Let me backtrack and start at the beginning. I am not a rationalist.
Well, I am not a rationalist as the term applies in this community. Not
completely anyway. I have only read some of the Sequences and, although
I’ve devoured HPMOR, I do understand and agree with a number of the
criticisms that have been leveled toward it.
But I am here because of that Optimal Future I have mentioned. The
way I see it, we are not currently on a trajectory that will lead to an
optimal future and I am fairly confident that you agree with me on that.
From what I have seen and heard from various online communities over
the years, quite a few people do agree with me on that.
But the problem is, a few thousand people visit Less Wrong regularly,
generating and evolving a unique memescape. And a few miles down the
information highway, another few thousand people post to Humanity+
mailing lists; building up a different memescape. There is some overlap,
naturally, but not nearly enough. And in another corner of the
internet, environmentalist factions sit in their own forums and discuss a
different set of problems affecting (trans)humanity’s future. In yet
another corner, socialists imagine utopias built on free access to
nanofabricators (while anarchists imagine a similar utopia sans the
government).
All in all, there may be near to a million people looking at future
problems and solutions. But as long as they do so in small fringe
groups, the solutions they can think up are limited. Worse, “junk” memes
start sweeping into the community, harming recruitment and giving the
underlying philosophies a bad name. To push the metaphor about as far as
it can go: these communities tend to get a bit inbred over time.
And a million voices fail to affect policies in any way, because for
all the hopes and fears they share they fail to coordinate and
collaborate. Meanwhile, the world continues to move along a sub-optimal
trajectory.
Which, finally, leads us back to Optimal Future. In discussing the
problems above with friends, we hit upon an obvious solution: build a
place where all futurists and people who care about the future (but do
not self identify as futurist) can discuss the relevant topics and
hopefully find novel solutions through combining memes that one wouldn’t
normally think to combine.
Which is why I am here now. The site has been built, but then that
was always going to be the easiest part. The hard part is building a
diverse and active community. That’s where you come in. LessWrong is one
of the most active future thinking communities on the web, and also a
fairly controversial one. Having you as part of the community could make
a lot of difference to us. In exchange we can offer you a wider
audience and some new perspectives.
So if you are curious as to how a Friendly AGI designed by anarchist
would be different to one designed by Greens, feel like scaring
communists with what horrors a corporate paperclip maximizer could
commit, want to see how wide the spectrum of transhumanists really is,
want to learn about cryptography or sousveillance, or feel like debating
the pros and cons of open sourced AIs, come on down to
optimalfuture.org and take a look at the bigger picture.

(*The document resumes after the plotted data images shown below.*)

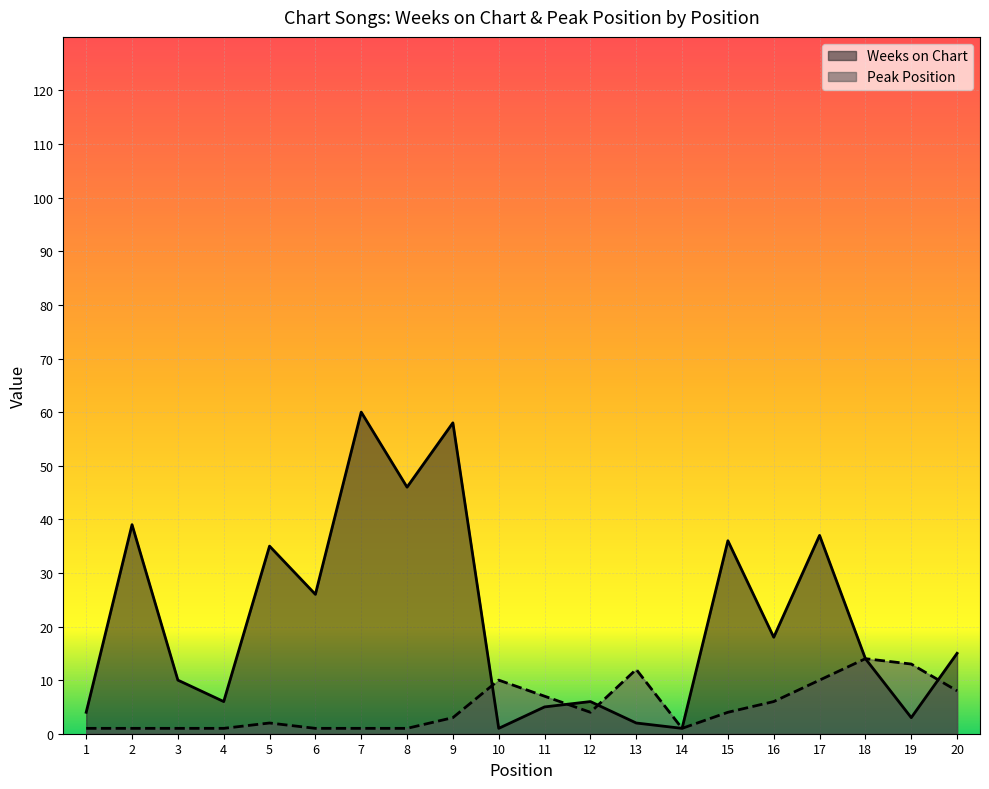

At which category does the chart reach its peak across all series?

7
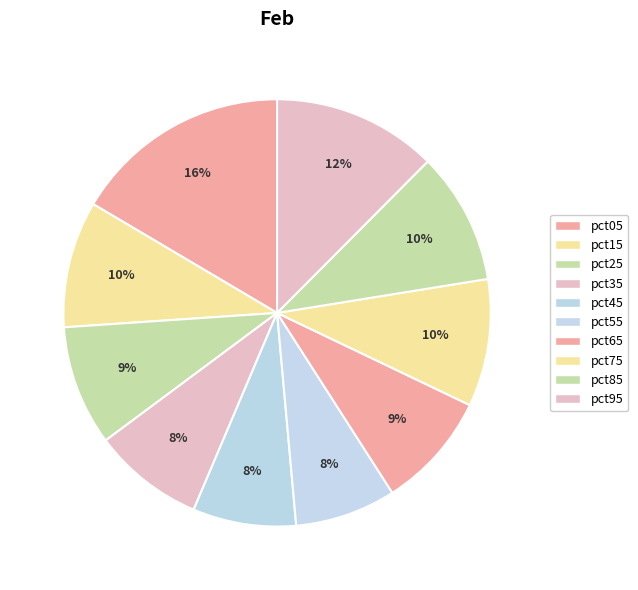

Which slice is the smallest?

pct55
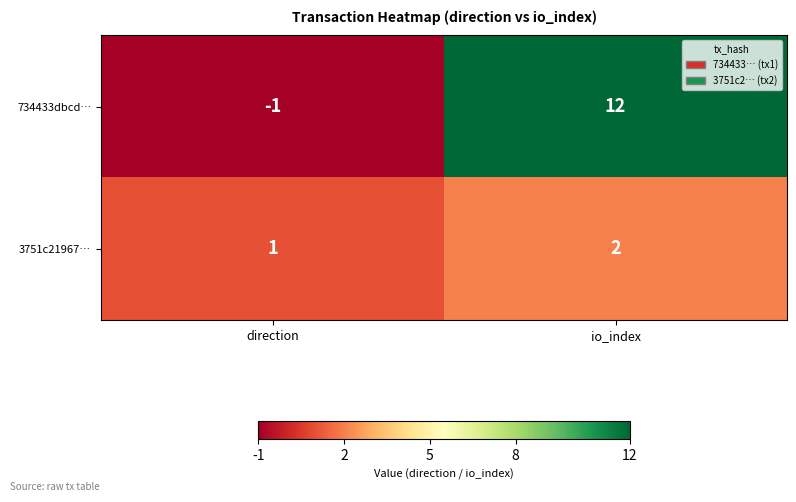

At which category does the chart reach its minimum across all series?

direction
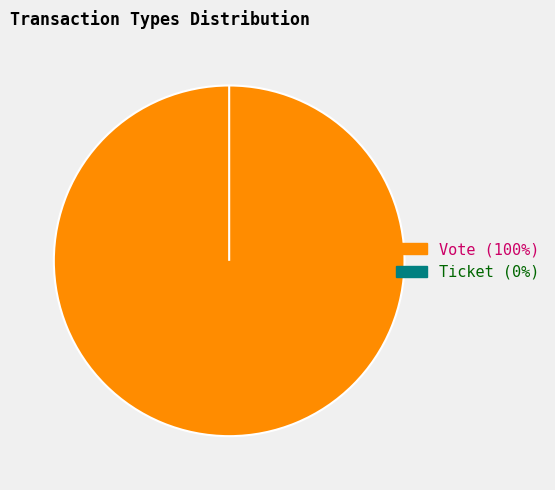

To the nearest percent, what is the difference between the Vote and Ticket slice percentages?

100%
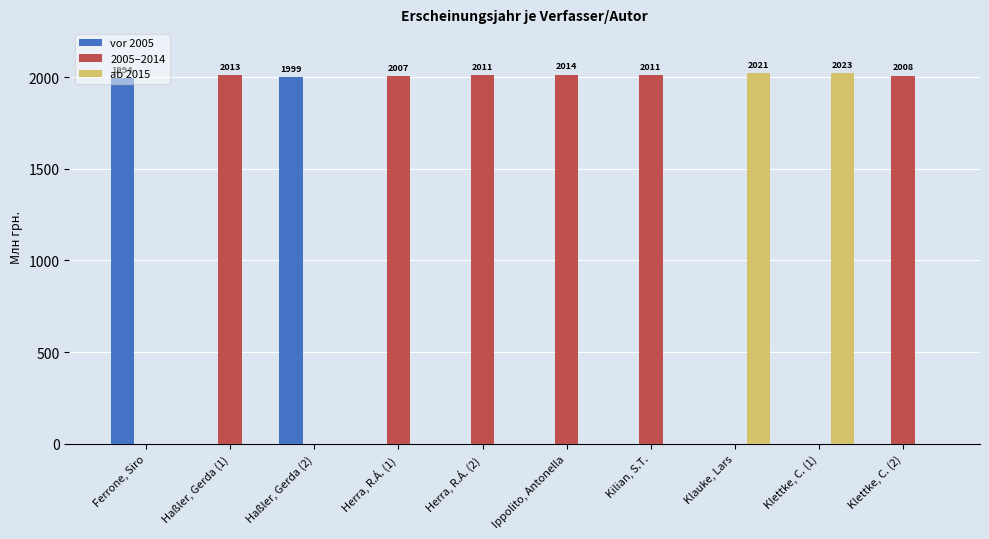

Is the value of vor 2005 at Klettke, C. (2) greater than the value of 2005–2014 at Herra, R.Á. (2)?

No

Now, there was a lot of criticism on the Less Wrong thread and only a rather moderate amount of cautious enthusiasm for it. I don’t really know why the project failed. That’s what I want to find out here. And if we can find the reasons behind the eventual disappearance of the Optimal Future project, then we might adjust our own community in order not to suffer the same fate.
If there is a generic lesson to take from this, then it’s that it is really hard to pull off any kind of successful “meta-community”. Maybe we should look for examples where such meta-communities have actually been quite successful. And if there aren’t many of those, then the lesson might be that collaboration between different project and communities should be facilitated in a way other than creating a meta-platform. Bilateral collaboration efforts might be the best way to move forward in that case. But at this stage, this would be a premature conclusion. What we need now is data about how we can succeed in our tasks to:
- Support individual futurist projects
- Facilitate effective collaboration between different futurist projects
Or we could move even further and ask which of both is more likely or needed to move us towards a better future.